Cybercriminals and APTs have targeted SSL VPN vulnerabilities over the years. The switch to remote work at the beginning of the COVID-19 pandemic made them even more attractive as the attack surface has expanded, Narang said.
The new FBI/CISA alert comes despite years of public and direct communications from Fortinet regarding the need for upgrades.

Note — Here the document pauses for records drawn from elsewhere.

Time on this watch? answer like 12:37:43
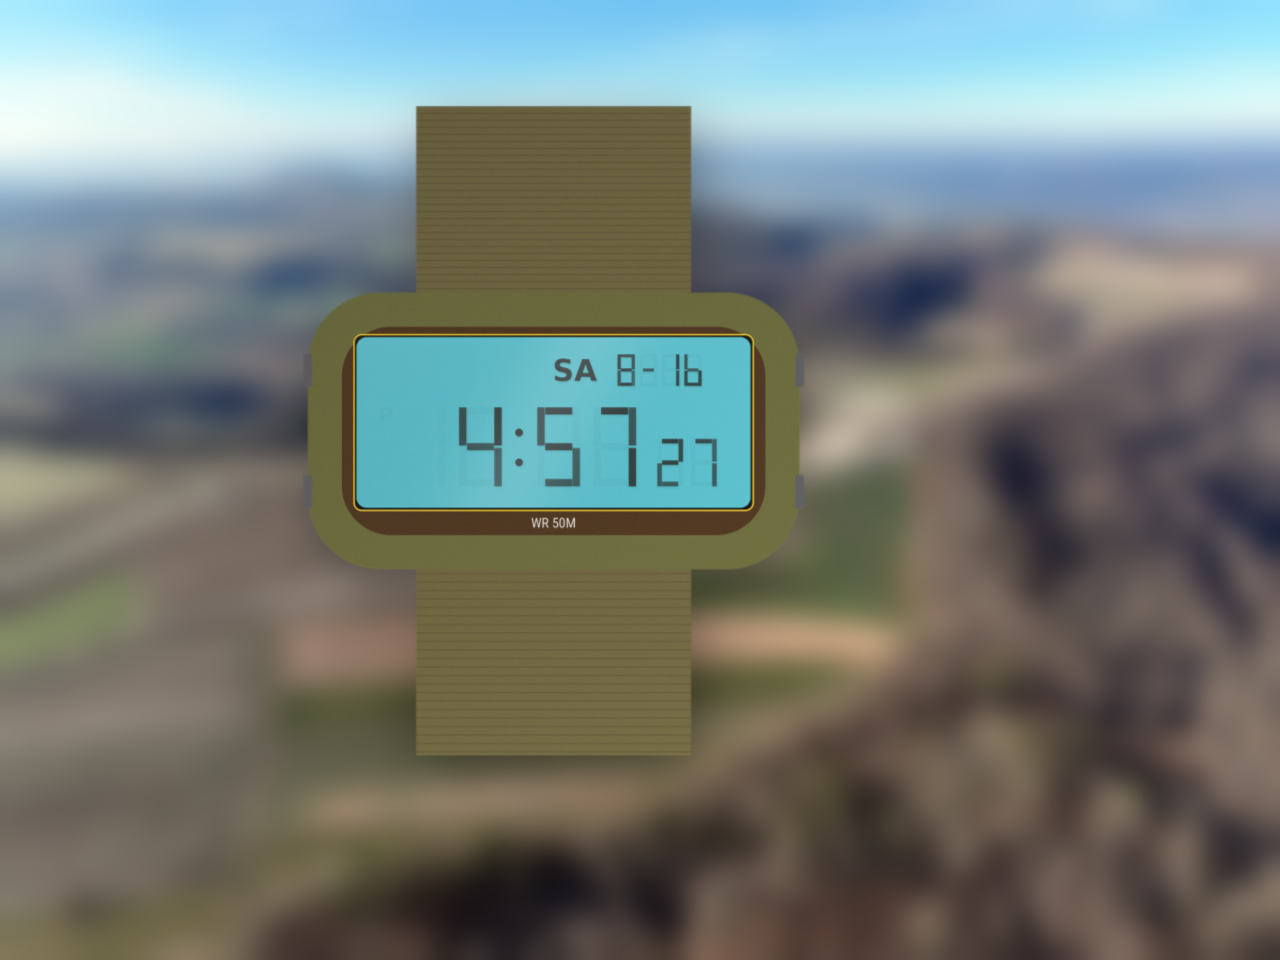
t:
4:57:27
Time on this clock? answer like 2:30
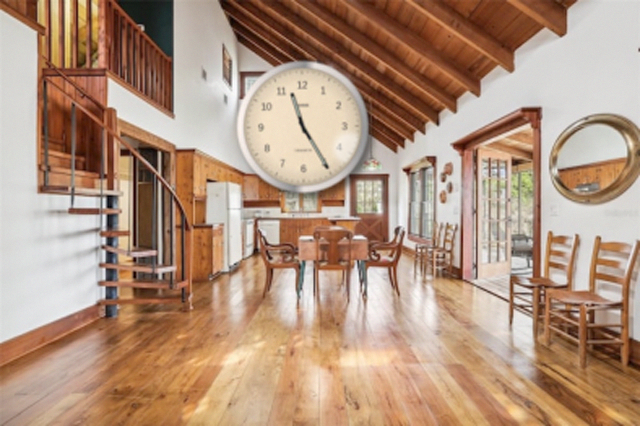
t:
11:25
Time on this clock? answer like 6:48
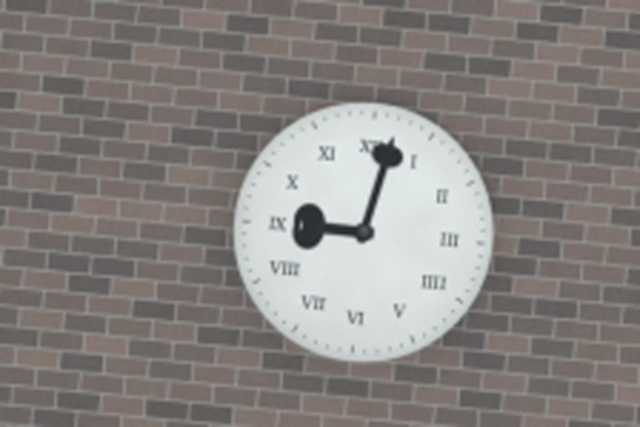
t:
9:02
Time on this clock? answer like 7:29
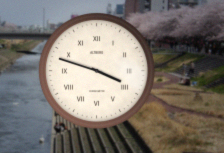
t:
3:48
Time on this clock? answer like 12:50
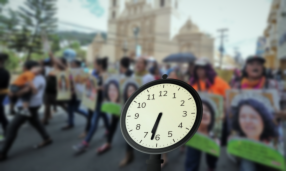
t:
6:32
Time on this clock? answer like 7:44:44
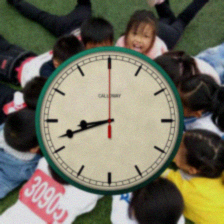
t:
8:42:00
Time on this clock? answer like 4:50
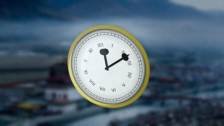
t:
12:12
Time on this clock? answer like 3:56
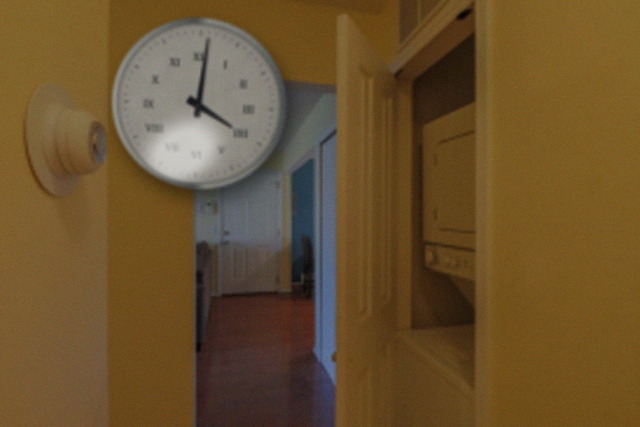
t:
4:01
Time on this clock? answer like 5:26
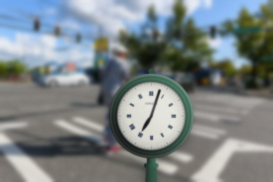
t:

"The security of our customers is our first priority," Fortinet officials said through a spokesperson.
CVE-2018-13379 is an old vulnerability that was resolved in May 2019, according to the firm. The company said it issued blog posts on the vulnerability in August 2019 and July 2020 recommending upgrades and sent direct communications to customers.
CVE-2019-5591 and CVE-2020-12812 were resolved in July 2019 and July 2020, respectively.
The new warning marks the latest in a series of alerts and warnings from federal agencies about VPN security, and points out a larger concern for the industry. Analysts say traditional VPNs were not built for the modern security demands of a remote workforce at this scale.
During the beginning of the pandemic, companies sent thousands of workers home all at once and put tremendous demands on their bandwidth by using video conferencing and other productivity tools.
"VPN became the new infrastructure and nobody was prepared for it," said Rob Smith, research director at Gartner. VPNs were typically designed for a company to use for about 10% of a corporate workforce, however within weeks of the COVID-19 lockdown, millions of workers required access to enterprise data networks.
"Literally nobody I've talked to had the bandwidth to do two-way video calls for basically their entire remote workforce over a VPN," David Holmes, senior analyst at Forrester said. Companies have started to move away from traditional VPN technologies and are beginning to embrace more flexible and secure technologies like zero-trust network access or secure access service edge, he said.